Feedback and comments on ARM proposal - resend

Reinier Zwitserloot reinier at
Wed Mar 18 17:16:14 PDT 2009

Obviously, in response to a failed close() on an OutputStream, you'd  
do the same thing you usually do on a failed write():

You consider the entire writing of the file, from start to finish, as  
a failed endeavour. You then pop up a dialog box to the user to  
explain why the file save operation failed, for example, or you return  
a certain HTTP error, or you actively ignore the exception because  
you're just writing some cache info for the next instance.

If at any time you are dependent on a -specific- write() call's  
exceptions, you should ALWAYS call flush() in between.

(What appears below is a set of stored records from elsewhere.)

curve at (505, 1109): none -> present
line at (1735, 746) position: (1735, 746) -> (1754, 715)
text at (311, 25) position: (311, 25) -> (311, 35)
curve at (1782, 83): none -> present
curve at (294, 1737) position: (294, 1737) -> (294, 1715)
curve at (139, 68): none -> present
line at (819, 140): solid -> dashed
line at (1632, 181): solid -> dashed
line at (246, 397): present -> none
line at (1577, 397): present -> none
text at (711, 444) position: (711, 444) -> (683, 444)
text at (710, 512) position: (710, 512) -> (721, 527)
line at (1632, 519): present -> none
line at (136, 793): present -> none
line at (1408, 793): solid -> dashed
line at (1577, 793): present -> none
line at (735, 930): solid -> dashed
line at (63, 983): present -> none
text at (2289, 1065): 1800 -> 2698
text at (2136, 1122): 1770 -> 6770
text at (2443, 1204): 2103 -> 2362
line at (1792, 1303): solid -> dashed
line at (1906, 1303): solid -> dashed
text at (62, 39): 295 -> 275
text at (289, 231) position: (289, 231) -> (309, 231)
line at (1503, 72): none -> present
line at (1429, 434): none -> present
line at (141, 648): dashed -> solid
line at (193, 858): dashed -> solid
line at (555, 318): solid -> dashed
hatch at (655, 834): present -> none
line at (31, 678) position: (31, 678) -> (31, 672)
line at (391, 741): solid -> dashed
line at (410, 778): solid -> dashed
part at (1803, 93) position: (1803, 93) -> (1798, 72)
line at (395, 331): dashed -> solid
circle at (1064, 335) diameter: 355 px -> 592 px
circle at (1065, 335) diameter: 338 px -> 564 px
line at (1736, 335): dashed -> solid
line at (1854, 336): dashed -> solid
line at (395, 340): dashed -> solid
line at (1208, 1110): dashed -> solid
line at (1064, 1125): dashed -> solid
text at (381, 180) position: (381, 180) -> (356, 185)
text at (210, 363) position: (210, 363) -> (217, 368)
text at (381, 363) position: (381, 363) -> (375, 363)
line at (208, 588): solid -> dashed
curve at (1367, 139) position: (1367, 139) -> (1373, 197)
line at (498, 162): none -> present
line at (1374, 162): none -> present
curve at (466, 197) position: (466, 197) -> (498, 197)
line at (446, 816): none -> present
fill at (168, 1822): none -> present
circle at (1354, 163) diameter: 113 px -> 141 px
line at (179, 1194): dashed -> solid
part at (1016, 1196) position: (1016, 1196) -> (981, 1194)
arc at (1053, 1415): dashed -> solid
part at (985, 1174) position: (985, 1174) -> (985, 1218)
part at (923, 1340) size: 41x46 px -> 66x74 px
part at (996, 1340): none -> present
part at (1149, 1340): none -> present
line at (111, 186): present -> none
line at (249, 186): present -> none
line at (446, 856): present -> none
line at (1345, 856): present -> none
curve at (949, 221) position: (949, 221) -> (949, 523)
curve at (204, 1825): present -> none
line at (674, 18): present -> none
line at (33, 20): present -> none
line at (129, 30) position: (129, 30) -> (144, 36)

Is there anyone else other than Howard who considers AutoClosable NOT  
throwing any exceptions a good idea? If not, I think we can move on.

  --Reinier Zwitserloot

On Mar 18, 2009, at 23:26, Howard Lovatt wrote:

> In my suggestion of not using checked exceptions for dispose I am not
> proposing retrofitting to an existing interface, I am proposing
> retrofitting a new interface to an existing class or wrapping an
> existing class in a new class that implements the new interface. I was
> deliberately suggesting that trying to deal with the current IO with
> all its vagourasies as amply highlighted by Josh, Reinier, and Florian
> is an impossible task. Hence the suggestion not to try. In particular
> I am suggesting:
>    interface AutoResource { void autoDispose(); }
> When you fit AutoResource to an existing class or to a new class you
> have to make the modified/new class conform to the contract of
> AutoResource, which is that the resource is auto opened, autoDispose
> can be called multiple times, and autoDispose is called by the system
> for you. I am not saying that autoDispose can't throw an unchecked
> exception; just that it is inappropriate to throw a checked exception
> because the user of the resource can do little to recover from the
> problem of a closure error, so there is no point in burdening the
> programmer with a checked exception.
> In the example of a buffered write that does no writes until close is
> called and hence a write error is reported on close, what can the user
> do? The only way for the user to deal with the close exception would
> be to keep track of all the writes that they used so that when close
> fails they can be retried (like some transactional databases do).
> Actually it is even harder than this, you have to know which writes
> succeed and which failed! I can't see people wanting to do this for
> every print statement and alike; also it is more the functionality of
> some underlying framework, rather than the core language.
>  - Howard.
> 2009/3/19 Florian Weimer <fw at>:
>> * Joshua Bloch:
>>> I don't think it's realistic, ever, to change this because it isn't
>>> compatible to take a throws clause off of an overridable method:  
>>> it breaks
>>> subtypes.  One of the things that adds to the pain is the  
>>> silliness of
>>> IOException itself.  Why are all exceptions raised during IO  
>>> checked?  No
>>> good reason:(
>> It reminds me of Haskell. 8-)
>> IOException is used very inconsistently.  System.out.println() should
>> certainly throw it, and there quite a few methods in File which
>> should, too (basically, anything that hits the file system).
>> On the other hand, the current state of affairs means that it's not
>> possible to use the new-style for loop to iterate over all the lines
>> in a file, which is somewhat annoying.
>>>  Why, in fact, is there such a thing as an IOException?  That
>>> only tells you where the exception comes from, which you can find  
>>> out by
>>> looking at its class and package.  Given the need for a hierarchy,  
>>> it's a
>>> waste to use an exception's sole ancestor to duplicate this  
>>> information.
>>>  Much better is to group exceptions based on what they indicate  
>>> rather than
>>> where they come from.
>> I guess the only way to handle an IOException is to determine where  
>> it
>> comes from, dynamically.  The concrete cause isn't that important.
>> For instance, if a piece of code deals with data from the network and
>> some on-disk structure, you probably can recover locally from a
>> network outage, but a disk write error is something that requires
>> operator attention.  Of course, with Java's IOException, you still
>> need to wrap the I/O operations to get this distinction.  But if the
>> IOException class had some sort of associated I/O resources, a
>> single-routed hierarchy would make some sense, I think.
>> Anyway, I've worked with systems which lacked hierarchical  
>> exceptions,
>> and it's not really that great, either.  It's basically impossible to
>> handle most errors locally (which is true for I/O disk errors, but  
>> not
>> for many forms of network errors).